Other article ideas include various Bloody Mary recipes, New Year’s recovery checklists, and entertainment ideas.

Wikipedia at 25

Wikipedia home page

Wikipedia home page.

On January 15, 2001, Larry Sanger and Jimmy Wales created Wikipedia, the human-edited encyclopedia that focuses on “verifiability, not truth.”

The result was an information source shunned by academics — scholarly papers do not cite it — but which approaches the accuracy of classic encyclopedias for many topics.

The platform has also faced a recent challenge from Elon Musk’s upstart Grokipedia, which attempts to challenge Wikipedia’s alleged inaccuracies and political biases.

Both the anniversary and recent publicity make Wikipedia a good topic for content marketers. A common (and entertaining) approach is calling out Wikipedia errors, such as those related to the products your business sells.

For example, music-and-pop-culture-related businesses could write about Wikipedia’s false claim that a member of the band Bilk left after being implicated in a Jamaican corned beef theft. Or the same shop might cover another Wikipedia claim that the U.S. military used Yoko Ono’s music during interrogations.

Those errors from April 2024 and August 2025, respectively, have been corrected, but the humor remains.

National Puzzle Day

Photo of human hands assembling a jigsaw puzzle on a table

Puzzle solving turns chaos into a satisfying sense of order.

Established in 2002, National Puzzle Day occurs each January 29. The occasion reminds us of the joy and benefits that puzzles provide.

The topic is relevant for many types of ecommerce businesses. Here are examples.

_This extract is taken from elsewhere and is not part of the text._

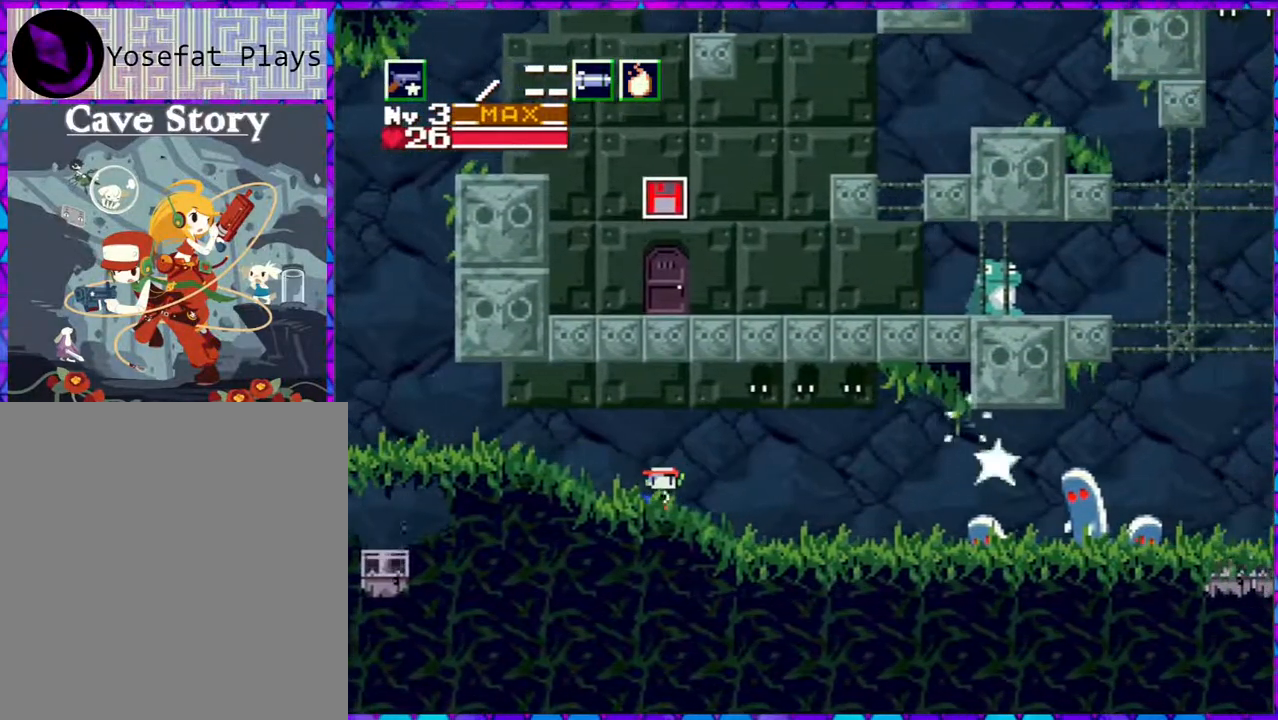
{"buttons": [], "right_stick": "center", "events": [[150, "B", "down"], [250, "DPAD_LEFT", "up"], [300, "DPAD_RIGHT", "down"], [383, "DPAD_RIGHT", "up"], [433, "Y", "down"], [500, "B", "up"], [500, "Y", "up"]]}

  • Woodworking supply shop: “10 Easy Jigsaw Puzzle Templates for Scrollsaw Beginners.”
  • Toy store: “The Secret World of Puzzle Makers.”

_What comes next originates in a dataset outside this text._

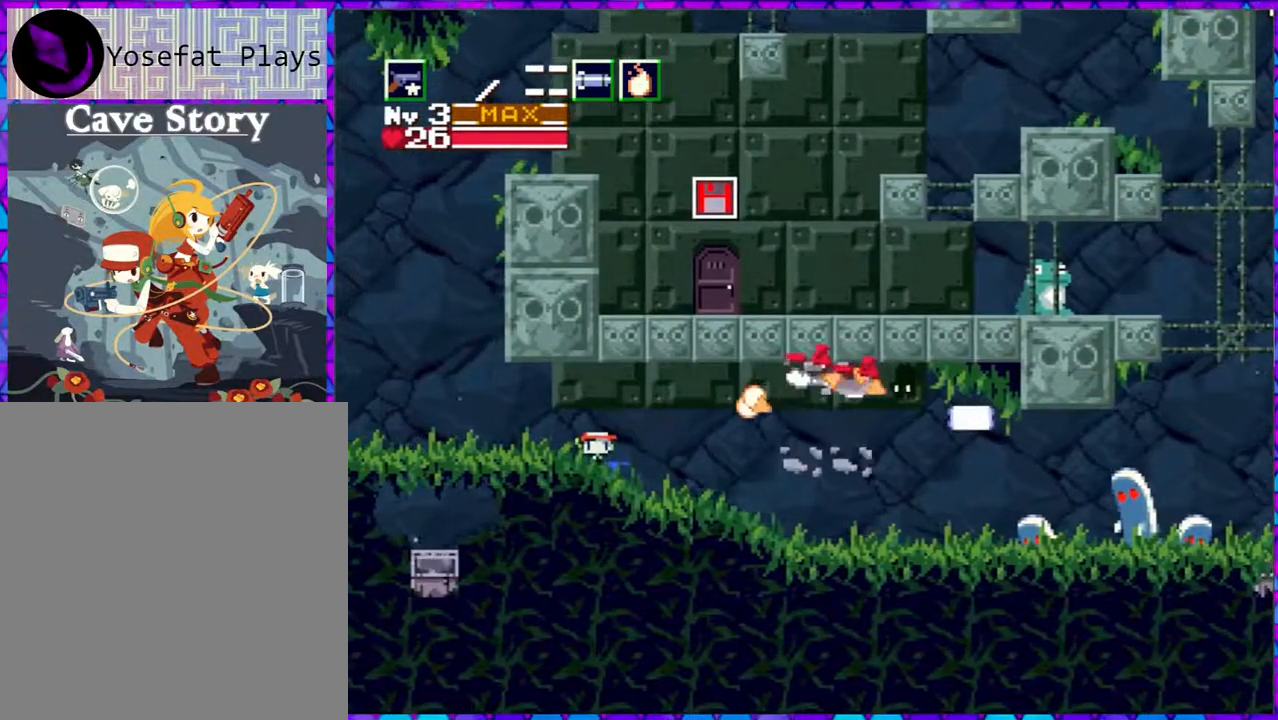
{"buttons": ["Y"], "right_stick": "center", "events": [[67, "B", "down"], [200, "Y", "down"], [250, "DPAD_RIGHT", "down"], [283, "B", "up"], [283, "Y", "up"], [383, "DPAD_RIGHT", "up"], [383, "Y", "down"], [467, "Y", "up"], [500, "Y", "down"]]}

Marketers could also publish puzzles, such as themed crosswords, visual challenges, or various product-related games. And producing puzzle content could be a good way to try out AI-powered vibe coding.

Bill of Materials

Illustration of a backpack with highlights of its materials.

Product quality can hide in details that most consumers never see.

Consumers purchase some products on impulse and others through inference — cues of quality, durability, and craftsmanship, even when they can’t articulate why.

A “bill of materials” article or video describes a product’s construction or the sourcing of its materials. Such content might interview a supplier or take apart a product to show its inner workings.

The audience of potential customers may not remember each material name, but they will remember the impact, thinking, “These people know what they are making, and they are not afraid to show it.”